Il quadro è bello: troppo bello, quasi; ma della bellezza di una fotografia ben riuscita o, forse, di una cartolina sapientemente impostata. La freschezza, la spontaneità colpiscono di primo acchito; ma, in un secondo tempo, lasciano un po' freddi. Sentiamo di trovarci al di qua del confine - che esiste, anche se non sempre è ben definito - tra artigianato di alta qualità ed arte vera e propria. È la poesia, insomma, che difetta. I giochi di ombra e luce non bastano a creare un clima poetico compiuto e coinvolgente; sono solo il primo passo. Ma poi l'artista si ferma a mezza strada, e non procede oltre. Insomma, manca qualcosa; manca la vera poesia.

 

Lo stesso limite si trova nelle altre opere del periodo italiano - quelle del periodo sudamericano richiederebbero un discorso a parte.

Ne Le cave di Baveno, del 1881 (cm. 90 x 170, Museo del Paesaggio di Pallanza, dono del comm. De Marchi), il paesaggio è ancora più tradizionale, con la montagna sullo sfondo, il cielo e le nuvole a completare l'impianto costruttivo «classico»; così come fresco e vivo, ma ancor più tradizionale, è l'uso del colore.

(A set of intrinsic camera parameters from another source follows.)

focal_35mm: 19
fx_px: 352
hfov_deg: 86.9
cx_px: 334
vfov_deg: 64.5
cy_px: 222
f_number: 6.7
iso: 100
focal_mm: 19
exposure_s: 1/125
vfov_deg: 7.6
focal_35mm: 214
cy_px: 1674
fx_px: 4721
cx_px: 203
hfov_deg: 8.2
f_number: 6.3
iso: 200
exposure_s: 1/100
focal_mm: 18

Più originale, e forse più spontaneo, il dipinto Strada a Carciano, del 1882 (cm. 78 x 130, Museo del Paesaggio di Pallanza, dono del col. Oliviero Boggiani), dove il contrasto fra ombra e luce, nella stretta via di un paese di montagna popolato (insolitamente) di figure umane, di balconi di legno e di vasi di fiori alle finestre, è portato fino al limite del virtuosismo, creando una atmosfera intensamente suggestiva.

 

Forse, chissà, senza volerlo abbiamo sfiorato il grande segreto della vita di Guido Boggiani: quel colpo di testa inaspettato, quella partenza verso il Sud America degli indios più remoti, che lasciò di stucco amici e ammiratori dei dorati salotti romani.

Boggiani, forse, aveva compreso che non sarebbe riuscito a creare dei capolavori; che una fresca percezione della natura e un ottimo mestiere di colorista non bastano a raggiungere la vera arte: mentre questo, ormai, si aspettavano tutti dall'enfant prodige.

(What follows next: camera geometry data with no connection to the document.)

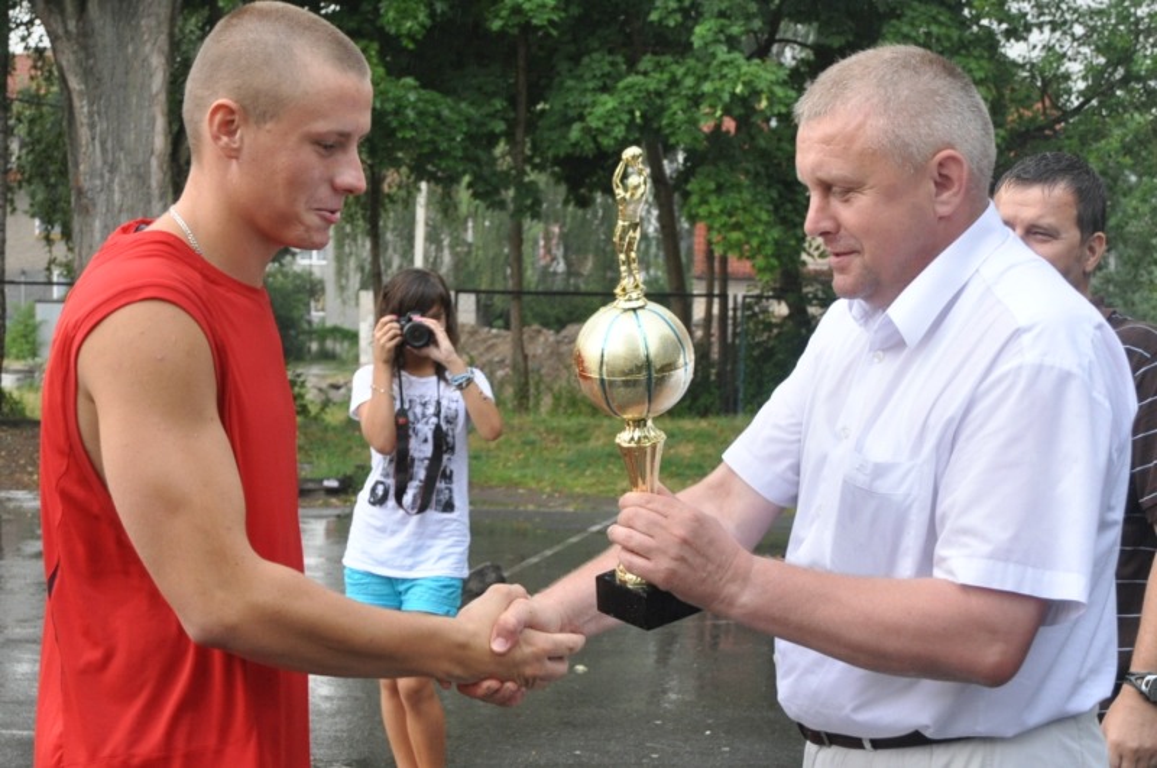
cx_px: 578
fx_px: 1492
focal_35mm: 46
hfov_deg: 42.4
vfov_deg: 28.9
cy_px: 384
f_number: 5.6
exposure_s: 1/200
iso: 800
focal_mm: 31
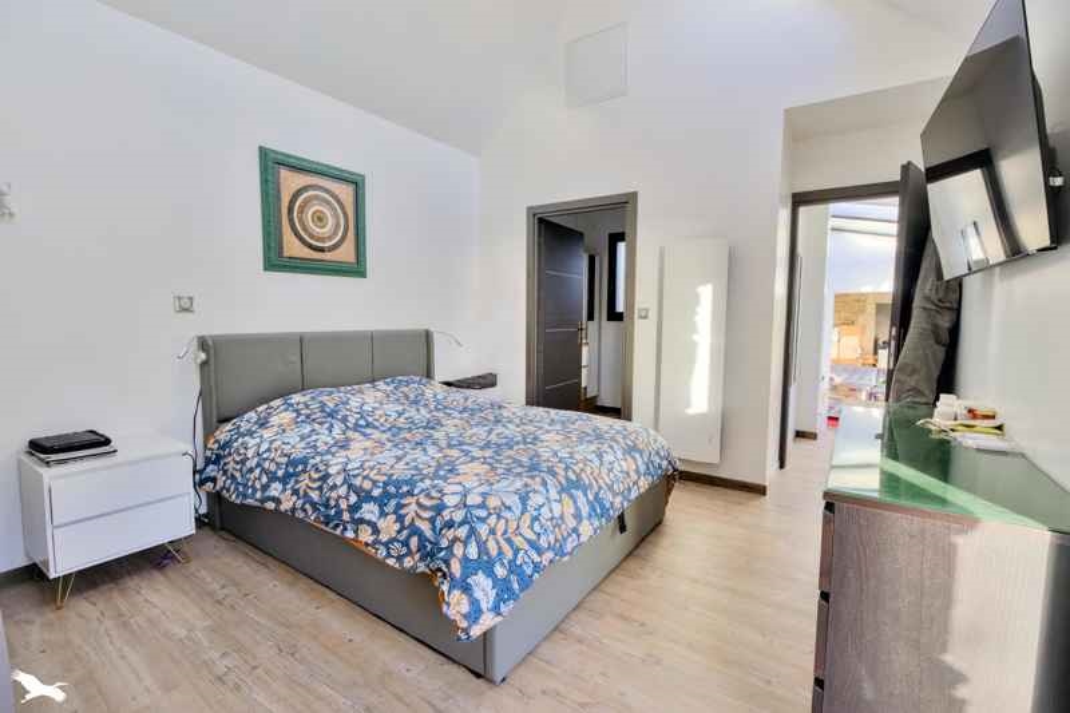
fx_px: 475
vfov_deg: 73.7
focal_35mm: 16
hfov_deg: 96.7
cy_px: 356
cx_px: 535
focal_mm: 16
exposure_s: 1/250
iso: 800
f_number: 8
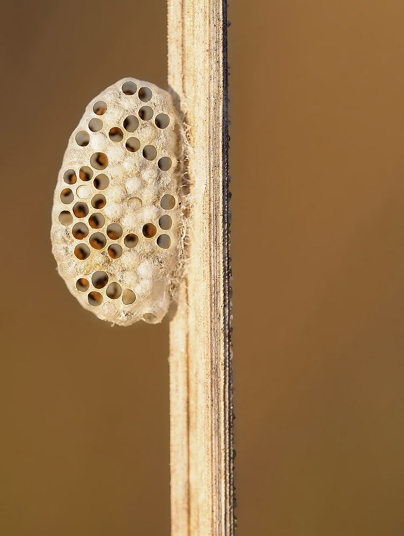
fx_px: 1863
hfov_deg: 12.4
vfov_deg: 16.4
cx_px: 202
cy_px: 268
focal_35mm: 120
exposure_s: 1/1250
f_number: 3.5
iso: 640
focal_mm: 60
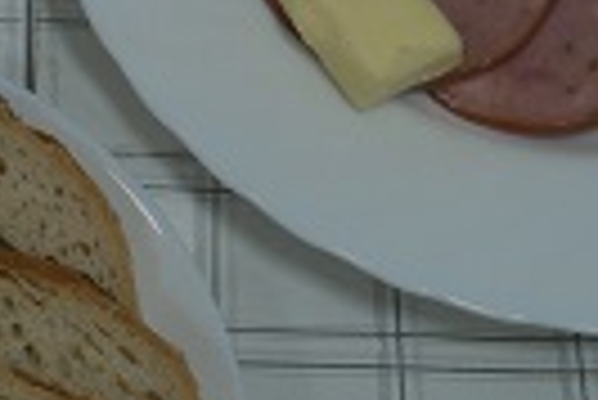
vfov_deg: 11.6
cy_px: 0
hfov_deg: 16.8
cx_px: -99
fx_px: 1946
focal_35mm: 117
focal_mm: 16
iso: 500
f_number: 3.5
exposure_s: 1/250
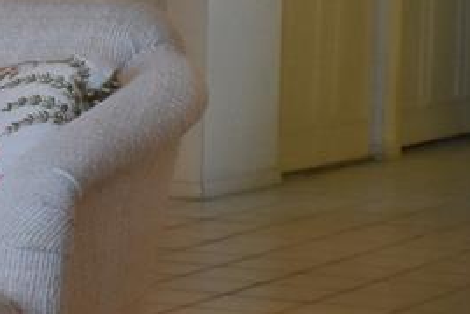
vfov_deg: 6.7
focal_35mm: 206
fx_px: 2691
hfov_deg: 10.0
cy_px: 47
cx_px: 102
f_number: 3.8
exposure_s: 1/160
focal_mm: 23
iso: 800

E allora, meglio cambiar vita e cambiar mestiere; meglio ricominciare daccapo dove nessuno ci conosce e nessuno ripone in noi eccessive aspettative. Meglio lasciare il rimpianto in quanti, conoscendoci, si aspettavano capolavori che non arriveranno.

Come aveva fatto, nel campo della poesia, Arthur Rmbaud, partendo per l'Africa e chiudendo per sempre, bruscamente, la sua stagione creativa.

E ancora, chissà: è uno spingersi troppo lontano vedere in quell'ultimo viaggio senza ritorno, fra i Moros del Gran Chaco, che nessuno mai aveva avvicinato prima, una sorta di cupio dissolvi, un inconscio desiderio di autodistruzione?

Ci si perdoni questo sconfinamento nel territorio ambiguo delle congetture e delle ipotesi indimostrabili.

Ma c'è, nella vita di Guido Boggiani - questo è evidente - un nucleo di mistero, che nessuno è mai riuscito a chiarire in modo soddisfacente (chiarire, si fa per dire: in fondo ad ogni essere umano c'è un mistero; più grande di ciò che egli stesso possa sospettare). Orbene, anche nella pittura di Guido Boggiani c'è qualcosa di non detto, di non svelato, di non risolto.

Come fare per sottrarsi alla tentazione di collegare le due cose: il mistero dell'uomo  e il mistero del pittore?

Ma, se la nostra ipotesi possiede un nucleo di verità, o almeno di verosimiglianza, allora dobbiamo concludere che Guido Boggiani, anche se non è stato un autore di capolavori, possedeva però l'animo esigente e intransigente dell'autentico artista.

Strano sarebbe stato, così stando le cose, vederlo indugiare nei salotti delle belle signore e negli eletti cenacoli decadentisti, accontentandosi di quella meta quasi raggiunta, di quella capacità espressiva quasi perfetta, che aveva ormai raggiunto.

Molto più logico vederlo partire per lidi lontani, fra popoli sconosciuti, cercando nello studio dei loro usi e costumi quelle risposte che non era riuscito a trovare nella propria vena artistica.